------ Listed records

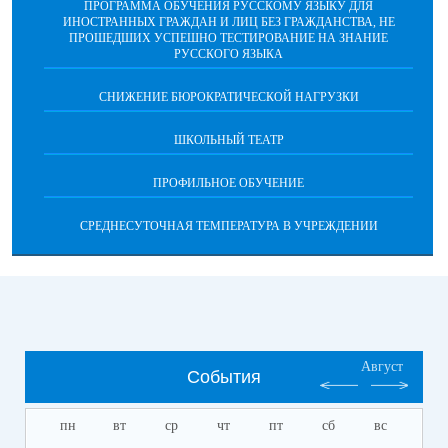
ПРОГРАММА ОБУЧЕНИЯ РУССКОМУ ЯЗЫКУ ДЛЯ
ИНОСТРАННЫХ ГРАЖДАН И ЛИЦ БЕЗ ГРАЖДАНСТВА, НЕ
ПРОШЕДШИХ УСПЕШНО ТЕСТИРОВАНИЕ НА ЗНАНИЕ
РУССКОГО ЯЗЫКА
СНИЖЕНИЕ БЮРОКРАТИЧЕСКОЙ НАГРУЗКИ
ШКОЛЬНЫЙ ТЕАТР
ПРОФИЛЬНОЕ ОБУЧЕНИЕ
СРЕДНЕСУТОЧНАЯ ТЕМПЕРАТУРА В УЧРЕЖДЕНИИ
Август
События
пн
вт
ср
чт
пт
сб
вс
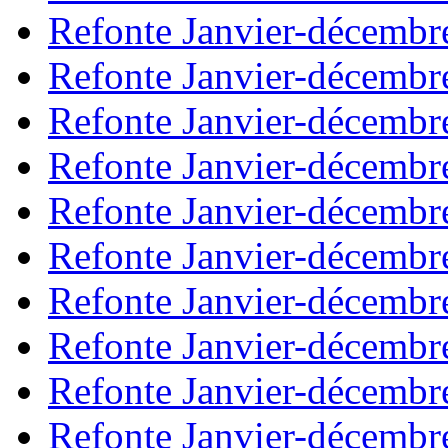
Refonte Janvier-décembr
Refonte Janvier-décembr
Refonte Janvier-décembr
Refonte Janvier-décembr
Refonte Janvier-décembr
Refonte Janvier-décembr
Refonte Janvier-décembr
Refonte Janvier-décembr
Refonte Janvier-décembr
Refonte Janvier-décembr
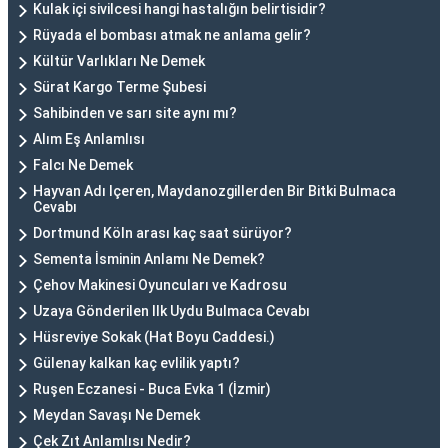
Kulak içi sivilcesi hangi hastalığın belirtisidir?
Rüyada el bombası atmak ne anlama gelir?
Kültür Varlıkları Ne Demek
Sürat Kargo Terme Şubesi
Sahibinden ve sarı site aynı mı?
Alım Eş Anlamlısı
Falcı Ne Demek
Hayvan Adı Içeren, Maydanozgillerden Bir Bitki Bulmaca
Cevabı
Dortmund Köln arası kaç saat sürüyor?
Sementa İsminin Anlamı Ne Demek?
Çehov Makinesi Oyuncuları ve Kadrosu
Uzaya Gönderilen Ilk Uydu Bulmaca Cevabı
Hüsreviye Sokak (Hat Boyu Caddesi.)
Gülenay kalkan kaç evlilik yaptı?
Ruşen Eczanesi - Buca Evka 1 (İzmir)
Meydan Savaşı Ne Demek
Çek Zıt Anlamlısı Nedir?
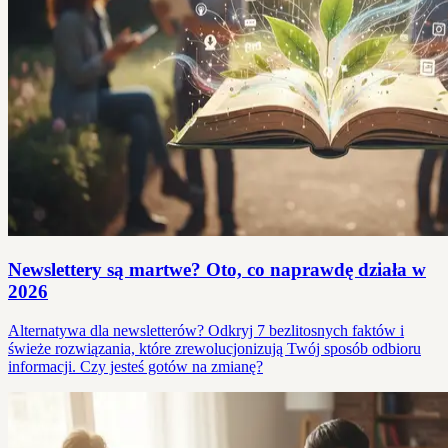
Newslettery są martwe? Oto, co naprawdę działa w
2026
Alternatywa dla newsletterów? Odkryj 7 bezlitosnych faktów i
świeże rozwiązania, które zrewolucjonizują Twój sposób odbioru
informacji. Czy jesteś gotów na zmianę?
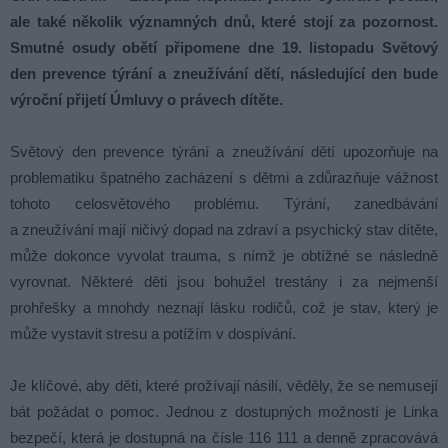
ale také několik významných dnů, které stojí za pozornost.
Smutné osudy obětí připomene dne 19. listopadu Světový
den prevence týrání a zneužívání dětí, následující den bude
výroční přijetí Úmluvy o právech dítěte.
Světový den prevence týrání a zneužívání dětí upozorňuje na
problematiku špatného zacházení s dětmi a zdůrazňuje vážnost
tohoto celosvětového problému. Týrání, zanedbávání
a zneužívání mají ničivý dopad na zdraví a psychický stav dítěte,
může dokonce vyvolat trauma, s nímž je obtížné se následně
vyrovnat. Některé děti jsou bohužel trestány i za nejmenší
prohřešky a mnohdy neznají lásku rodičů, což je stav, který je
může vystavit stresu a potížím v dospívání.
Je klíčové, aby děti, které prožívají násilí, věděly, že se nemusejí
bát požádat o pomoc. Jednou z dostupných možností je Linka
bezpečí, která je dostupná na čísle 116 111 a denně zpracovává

------------
------ Listed records

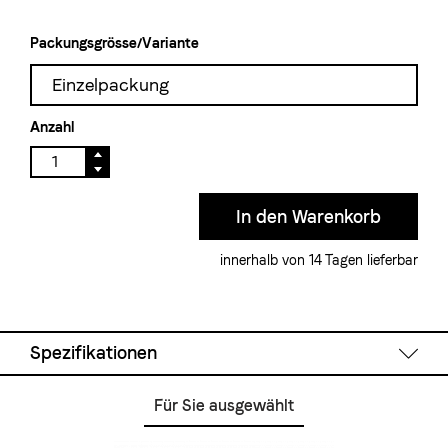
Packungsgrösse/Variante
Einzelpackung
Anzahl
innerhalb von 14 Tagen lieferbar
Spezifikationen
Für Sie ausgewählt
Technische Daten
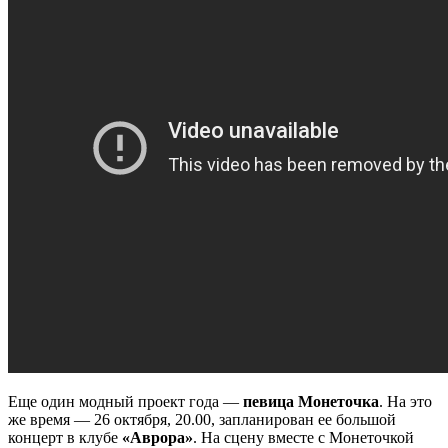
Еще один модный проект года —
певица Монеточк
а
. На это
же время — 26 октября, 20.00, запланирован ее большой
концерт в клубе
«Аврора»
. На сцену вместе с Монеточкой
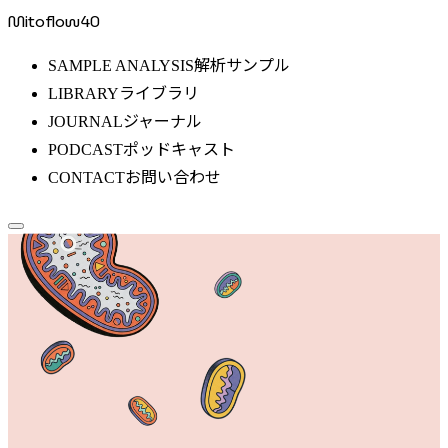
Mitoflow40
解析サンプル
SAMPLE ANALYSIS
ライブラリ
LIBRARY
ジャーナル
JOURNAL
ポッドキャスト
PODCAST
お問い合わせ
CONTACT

------------
------ Listed records

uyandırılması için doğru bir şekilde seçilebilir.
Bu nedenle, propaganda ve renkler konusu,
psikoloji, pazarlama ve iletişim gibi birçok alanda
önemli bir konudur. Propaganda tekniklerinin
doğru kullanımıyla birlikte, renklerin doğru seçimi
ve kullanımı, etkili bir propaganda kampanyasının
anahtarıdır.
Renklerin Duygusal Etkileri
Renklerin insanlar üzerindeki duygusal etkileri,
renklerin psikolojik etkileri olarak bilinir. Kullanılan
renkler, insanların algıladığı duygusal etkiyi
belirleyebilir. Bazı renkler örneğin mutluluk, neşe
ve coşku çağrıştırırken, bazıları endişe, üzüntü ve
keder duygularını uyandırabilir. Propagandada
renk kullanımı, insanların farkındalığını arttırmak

------------

Check every line of the records, and copy the ones that hold the word "prevence".

den prevence týrání a zneužívání dětí, následující den bude
Světový den prevence týrání a zneužívání dětí upozorňuje na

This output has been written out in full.